As discussed in the earlier post this week “How can data simultaneously mean what is fabricated and what is not fabricated?”, the term ‘raw data’ points toward an illusion, to something that is naturally or even divinely given, untouched by human hand or interpretive mind. The very organicism of the metaphor belies the work it has to do to hide the fact that progression form data to knowledge is not a clean one: knowledge also produces data, or, perhaps better said, knowledge also produces other knowledge. We need to get away from the idea of data as somehow ‘given’ – Johanna Drucker’s preference for the term ‘capta’ over ‘data’ is hugely useful in this respect.
Raw data is, however, an indicator for where we begin. Human beings have limited lifespans and limited capacities for experimentation and research, sensitive as we are to what John Guillory referred to as the ‘clock time’ of scholarship. Therefore to make scientific progress, we start on the basis of the work of others. Sometimes this is recognised overtly, as in citation of secondary sources. Sometimes it is perhaps only indirectly visible, as in the use of certain instruments, datasets, infrastructures or libraries, that themselves (to the most informed and observant) belie the conditions in which particular knowledge was born. In this way, ‘raw data’ merely refers to the place where our organisation started, where we removed what we found from the black box and began to create order from the relative chaos we found there.
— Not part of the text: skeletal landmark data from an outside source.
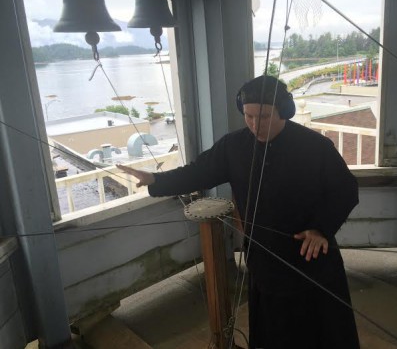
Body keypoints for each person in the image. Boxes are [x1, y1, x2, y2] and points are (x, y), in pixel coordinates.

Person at [117, 75, 360, 349]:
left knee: (320, 331)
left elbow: (346, 190)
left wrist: (321, 228)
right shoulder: (233, 146)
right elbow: (198, 172)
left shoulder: (315, 146)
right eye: (249, 116)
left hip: (311, 256)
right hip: (265, 258)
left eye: (265, 116)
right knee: (273, 330)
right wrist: (155, 180)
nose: (256, 125)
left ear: (284, 111)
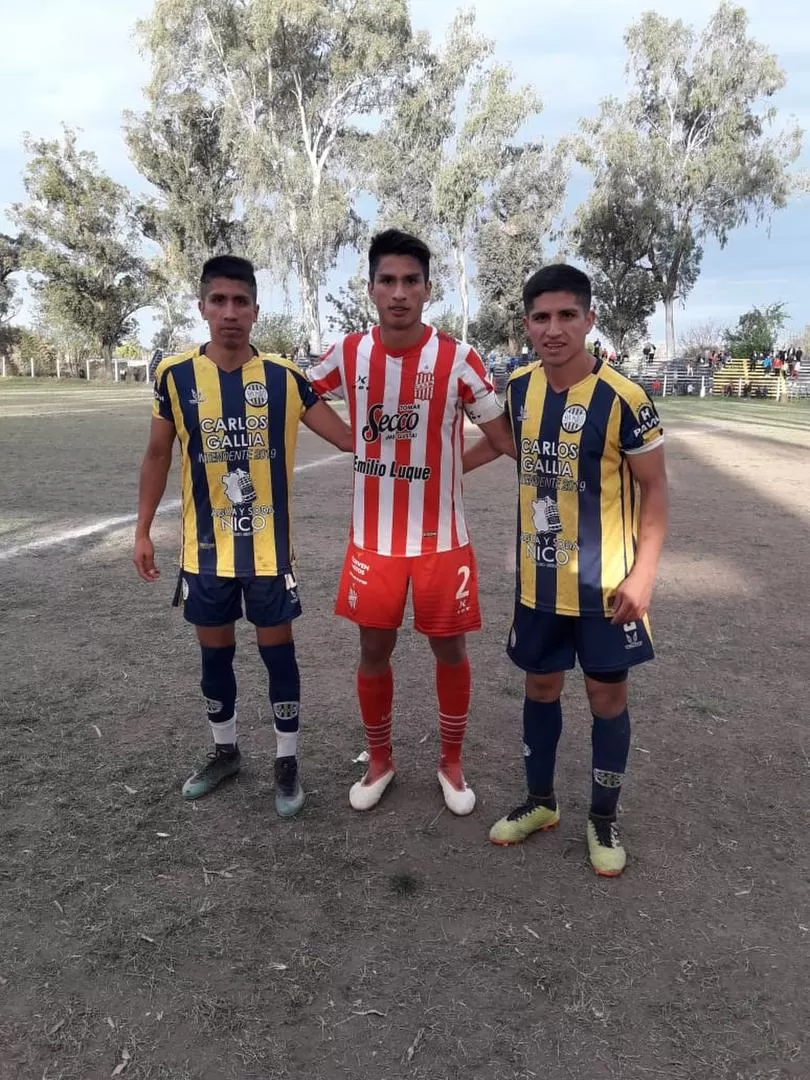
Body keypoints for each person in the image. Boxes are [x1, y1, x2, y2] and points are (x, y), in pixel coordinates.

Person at [463, 264, 668, 876]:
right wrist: (437, 470)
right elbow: (501, 445)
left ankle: (603, 815)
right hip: (539, 583)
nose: (553, 329)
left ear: (589, 319)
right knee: (540, 686)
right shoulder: (520, 390)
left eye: (566, 316)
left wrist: (644, 576)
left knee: (607, 696)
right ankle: (541, 801)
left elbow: (655, 492)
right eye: (541, 318)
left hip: (608, 589)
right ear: (527, 325)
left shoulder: (626, 399)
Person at [133, 255, 353, 815]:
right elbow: (158, 455)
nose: (230, 313)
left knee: (278, 656)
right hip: (205, 554)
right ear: (203, 307)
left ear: (256, 310)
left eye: (241, 302)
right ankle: (225, 752)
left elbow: (350, 439)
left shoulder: (283, 378)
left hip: (267, 554)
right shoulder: (175, 376)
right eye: (219, 301)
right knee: (216, 657)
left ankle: (287, 761)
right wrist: (142, 532)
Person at [307, 229, 515, 815]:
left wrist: (452, 467)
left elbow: (502, 440)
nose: (399, 292)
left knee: (449, 652)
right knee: (375, 651)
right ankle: (380, 761)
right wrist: (351, 440)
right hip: (373, 542)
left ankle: (451, 764)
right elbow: (303, 393)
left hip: (441, 543)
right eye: (387, 281)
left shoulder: (458, 359)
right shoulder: (349, 352)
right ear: (371, 288)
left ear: (428, 289)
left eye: (411, 281)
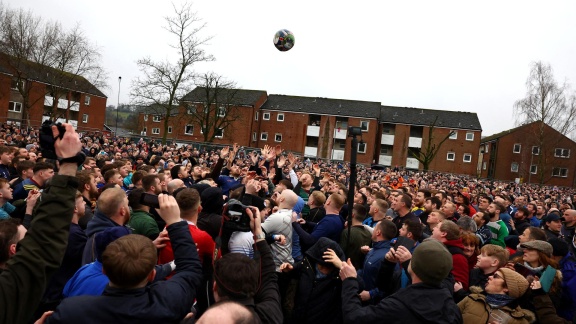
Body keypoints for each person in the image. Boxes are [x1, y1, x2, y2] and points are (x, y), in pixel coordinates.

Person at [44, 194, 204, 323]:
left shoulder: (71, 311)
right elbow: (190, 270)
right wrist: (175, 222)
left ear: (104, 269)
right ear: (152, 275)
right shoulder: (167, 303)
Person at [0, 123, 81, 324]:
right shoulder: (8, 294)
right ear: (13, 250)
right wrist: (69, 162)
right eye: (26, 240)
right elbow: (43, 244)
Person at [339, 239, 462, 323]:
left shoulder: (396, 306)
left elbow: (354, 318)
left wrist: (349, 281)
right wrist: (388, 265)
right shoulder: (452, 308)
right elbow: (384, 287)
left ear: (414, 266)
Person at [212, 206, 283, 324]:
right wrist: (258, 232)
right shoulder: (270, 314)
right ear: (255, 285)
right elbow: (269, 276)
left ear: (215, 287)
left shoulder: (207, 319)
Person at [279, 237, 347, 324]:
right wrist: (291, 269)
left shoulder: (339, 277)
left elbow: (358, 285)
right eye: (321, 266)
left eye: (328, 267)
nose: (323, 270)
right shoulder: (308, 264)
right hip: (299, 317)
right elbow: (299, 268)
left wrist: (342, 266)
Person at [457, 268, 534, 324]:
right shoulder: (472, 299)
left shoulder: (518, 320)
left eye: (495, 276)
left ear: (507, 287)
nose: (489, 277)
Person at [357, 219, 396, 303]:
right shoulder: (373, 250)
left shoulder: (389, 257)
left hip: (373, 304)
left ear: (378, 232)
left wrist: (371, 294)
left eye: (374, 228)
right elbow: (366, 271)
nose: (373, 230)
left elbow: (390, 285)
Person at [340, 204, 372, 270]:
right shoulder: (368, 233)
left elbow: (341, 252)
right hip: (359, 269)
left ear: (352, 214)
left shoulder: (347, 232)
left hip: (346, 267)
Do big data environments make these edges apparent? Usually not. In the attempt to gain an advantage over ‘clock time,’ systems hide the nature, perhaps not of the chaos they began with, but of how that chaos came to be, whose process of creating ‘capta’ gave origin to it in the first place. Like the children’s rhyme about the ‘House that Jack Built’, knowledge viewed backwards toward its starting point can perhaps be seen recursing into data, but going further, that data itself emerges from a process or instrument that someone else created through a process that began elsewhere, with something else, at yet another, far earlier point. At our best, humanists cling to the provenance of their ideas and knowledge. Post-modernism has been decried by many as the founding philosophy of the age of ‘alternative facts’, as an abandonment of any possibility for one position to be right or wrong, true or untrue. In the post-truth world, any position can offend, and attempt at defence result in being labelled a ‘snowflake.’ But Lyotard’s work on The Post-Modern Condition wasn’t about this: it was about recognising the bias that creeps in to our assumptions once we start to generalise at the scale of a grand narrative, a truth. In this sense, we perhaps need to move our thinking from ‘raw data,’ to ‘minimally biased data,’ and from the grand narratives of ‘big data’ to the nuances of ‘big enough data.’ If we can begin speaking with clarity about that place where we begin, we will have a much better chance of not losing track of our knowledge along the way.